The result is that the Pentagon “is spending more but not necessarily getting more,” according to a report by the Center for Strategic and Budgetary Assessments (CSBA) in Washington, which was released Monday. The report points out that the US military has “essentially the same size, force structure, and capabilities” as in 2001, but costs 35 percent more.

In fact, more than half of the Pentagon's spending increases during the past decade have nothing to do the wars in Afghanistan and Iraq, meaning the drawing down of those wars will not alone solve the Pentagon's problems.

Yet the CSBA report also suggests that there are savings in the Pentagon budget that would not impact the readiness of the military and the missions that US troops undertake in the future.

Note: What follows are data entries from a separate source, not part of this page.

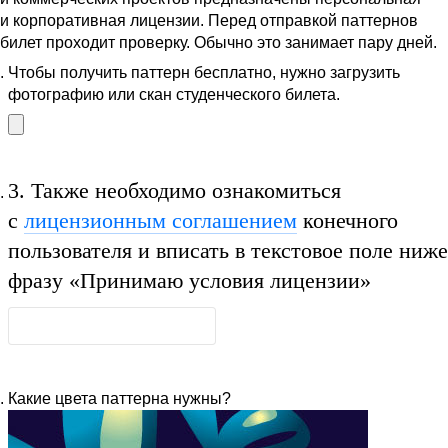
и корпоративная лицензии. Перед отправкой паттернов
билет проходит проверку. Обычно это занимает пару дней.
Чтобы получить паттерн бесплатно, нужно загрузить
фотографию или скан студенческого билета.
3.
Также необходимо ознакомиться
с
лицензионным соглашением
конечного
пользователя и вписать в текстовое поле ниже
фразу
«Принимаю условия лицензии»
Какие цвета паттерна нужны?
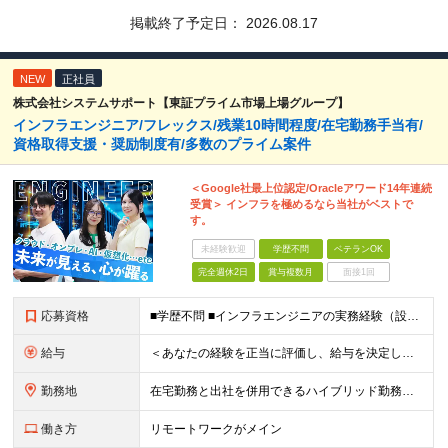
掲載終了予定日：
2026.08.17
NEW
正社員
株式会社システムサポート【東証プライム市場上場グループ】
インフラエンジニア/フレックス/残業10時間程度/在宅勤務手当有/
資格取得支援・奨励制度有/多数のプライム案件
＜Google社最上位認定/Oracleアワード14年連続
受賞＞ インフラを極めるなら当社がベストで
す。
未経験歓迎
学歴不問
ベテランOK
完全週休2日
賞与複数月
面接1回
応募資格
■学歴不問 ■インフラエンジニアの実務経験（設計～構築フェーズを想定） ★Google Cloud・OCI・AWS・Azureなどクラウド技術は問いませんが、経験・知見が深い方は優遇します！ ＜この
給与
＜あなたの経験を正当に評価し、給与を決定します！＞ 想定年収500万円～1,000万円 └月給34万3000円～＋賞与年2回 ◎在宅勤務手当あり ◎交通費100％支給 ◎資格取得奨励制度(一時金/資格
勤務地
在宅勤務と出社を併用できるハイブリッド勤務！ （出社は週1～3日程度ですが、ご希望に合わせて柔軟に対応可能です。） ≪東京オフィス≫ 東京都新宿区西新宿2-6-1 新宿住友ビル26F ※(業務の変
働き方
リモートワークがメイン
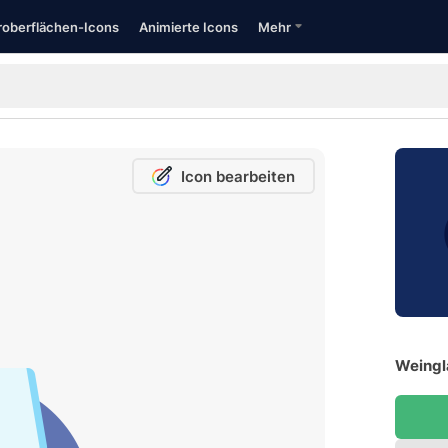
oberflächen-Icons
Animierte Icons
Mehr
Icon bearbeiten
Weingl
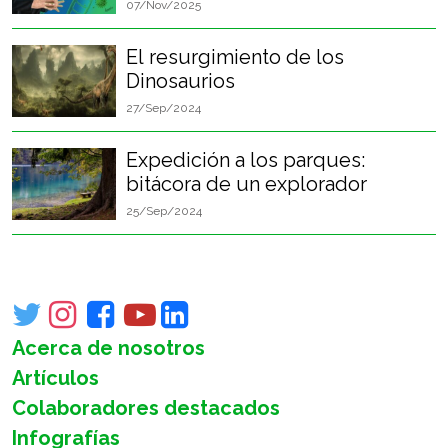
07/Nov/2025
El resurgimiento de los
Dinosaurios
27/Sep/2024
Expedición a los parques:
bitácora de un explorador
25/Sep/2024
Acerca de nosotros
Artículos
Colaboradores destacados
Infografías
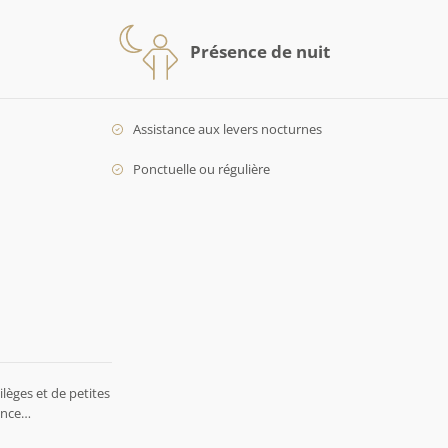
Présence de nuit
Assistance aux levers nocturnes
Ponctuelle ou régulière
lèges et de petites
rence…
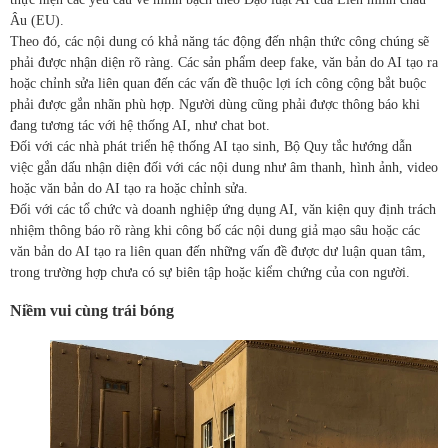
Âu (EU).
Theo đó, các nội dung có khả năng tác động đến nhận thức công chúng sẽ
phải được nhận diện rõ ràng. Các sản phẩm deep fake, văn bản do AI tạo ra
hoặc chỉnh sửa liên quan đến các vấn đề thuộc lợi ích công cộng bắt buộc
phải được gắn nhãn phù hợp. Người dùng cũng phải được thông báo khi
đang tương tác với hệ thống AI, như chat bot.
Đối với các nhà phát triển hệ thống AI tạo sinh, Bộ Quy tắc hướng dẫn
việc gắn dấu nhận diện đối với các nội dung như âm thanh, hình ảnh, video
hoặc văn bản do AI tạo ra hoặc chỉnh sửa.
Đối với các tổ chức và doanh nghiệp ứng dụng AI, văn kiện quy định trách
nhiệm thông báo rõ ràng khi công bố các nội dung giả mạo sâu hoặc các
văn bản do AI tạo ra liên quan đến những vấn đề được dư luận quan tâm,
trong trường hợp chưa có sự biên tập hoặc kiểm chứng của con người.
Niềm vui cùng trái bóng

The new spending involves considerable waste, the report says. The Pentagon has spent nearly $50 billion since the 9/11 attacks on weapons systems that it never used due to technological failures or cost overruns, according to the study.

“These are weapons systems that have been started and then canceled without using any of them – we never saw one system fielded as a result of these programs,” says Todd Harrison, defense budget studies senior fellow with CSBA. “We can’t keep starting programs that are unrealistic and unaffordable and getting them canceled without getting anything out of it.”

And while the overall size of the active-duty force has remained flat in the past decade – between 1.4 and 1.5 million – increases in military pay and benefits have accounted for nearly one fifth of growth in the defense budget. The cost of maintaining military personnel has increased by 46 percent per person because of pay raises and added or expanded benefits enacted by Congress, according to the study.

These are costs that will not be going away anytime soon. But pulling back on the rate of growth in military pay could have a powerful budgetary effect. “Even temporarily reducing the rate of growth in pay and allowances has a compounding effect on all future raises and continues to accumulate savings year after year,” according to the report.

Health-care costs, however, will continue to rise. Only $1 billion to $2 billion of the nation’s $52 billion defense health-care budget is related to the care of those wounded in war. Rather, health-care inflation accounts for a great deal of the cost increase. So, too, does health care for military retirees, who often forgo their private plans.

A Pentagon task force is looking to spending cuts. But the continued structural growth in spending will force some tough decisions, Mr. Harrison says. “It has important implications for what happens to the defense budget in the coming years.”